消費ってなんだよッ!!

オタクとは何か? オタクとは、オタクコンテンツを「消費」する者たちだ。

オタクコンテンツとは何か? オタクコンテンツとは、オタクが「消費」の対象にしたコンテンツだ。

オタクはなぜ悪い? オタクは「消費」するからだ。

 

私にはこの「消費」がわからない。オタクやオタクの一部についてネガティブに語る人の中には、「消費」という言葉でもって「消費者は悪である」との言葉に代えようとしている人が少なからずいる。

 

『安直に「消費」しているオタクへの嫌悪感やばい』

 

『それは「消費」である』とさえ指摘すれば、安直に「消費」している人々は自分の愚かさにひとりでに気づいてくれると思い込んでいる人がいる。

 

『お手軽に「消費」してんじゃねーよオタクども』

 

そう、こんな感じだ。そして、こういう人たちの中に、「消費」という言葉の定義をきちんと行わないにもかかわらず、「消費は悪である」というテーゼだけは前提抜きに受け入れている人というのが、また少なからずいる。

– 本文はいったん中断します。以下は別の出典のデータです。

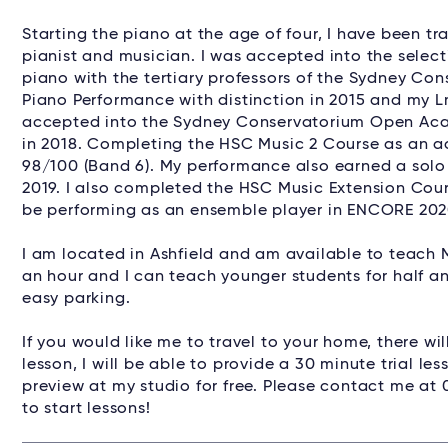
Starting the piano at the age of four, I have been tr
pianist and musician. I was accepted into the selec
piano with the tertiary professors of the Sydney Co
Piano Performance with distinction in 2015 and my L
accepted into the Sydney Conservatorium Open Aca
in 2018. Completing the HSC Music 2 Course as an ac
98/100 (Band 6). My performance also earned a sol
2019. I also completed the HSC Music Extension Cours
be performing as an ensemble player in ENCORE 2020
I am located in Ashfield and am available to teach 
an hour and I can teach younger students for half an 
easy parking.
If you would like me to travel to your home, there will
lesson, I will be able to provide a 30 minute trial l
preview at my studio for free. Please contact me at 
to start lessons!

人々が「消費」と呼んで指そうとしているものの内実が、たいていの場合、私にはさっぱり見えてこない。おお、「消費」批判者たちよ、頼むから、「消費」を批判したいなら、「消費とは何なのか」その定義を、逐一自分の言葉で説明してくれ。

もし万が一あなた方が、「消費とは何なのか」を少しも考えたことがないのにただ「消費は悪である」というテーゼから出発しているのだとすれば、それは不当だ。あなた方は、ボードリヤールが言ってきたことの内容をまるで理解せず、その結論だけをかすめ取っていることになる。そのようなことは許されない。「消費」と離れがたい人生を送ってきた私が許さない。

 

『ならば「消費は美徳」とでもいうつもりか? そんな考えはとっくの昔に廃物と化しているが?』

 

もしあなたが、「60年代以降、「消費は美徳」という考え方が生まれ、90年代以降、「消費されるものだけが豊かさではない」という考え方が(再)発見されてきた」という程度の話でもって私のお願いを封殺しようとしているのであれば、それはナンセンスだ。その程度の話はただ、「消費」に対する世の中の印象が変化してきたということを言っているにとどまるのであって、「消費」そのものについて何も言ってはいない。そう、確かに「本質」は時代によって変化する、しかしそのことによって、ただちに『消費の本質は「現在嫌われものである」というところにある』などとは言えないはずだ。

 

『いくらなんでも、毎回自分の言葉で「消費」の定義を説明していたら時間が足りない。ボードリヤールくらいは共通前提にさせてくれ』

 

そうか、私がボードリヤールも読んでいないくせに批判者と同じフィールドに立とうとしたことがそもそも間違いだったか。それは、もう、反論のしようもあるまい。私が悪かった。もうあなた方と話すことは何もない。

そう、“何も”ない。「考えなしに消費してんな」といくら声高に叫んだとて、その批判を私が真面目に聞いてやる義理は一つもない。前提知識が足りない私は、すでに議論の場から締め出されているのだから。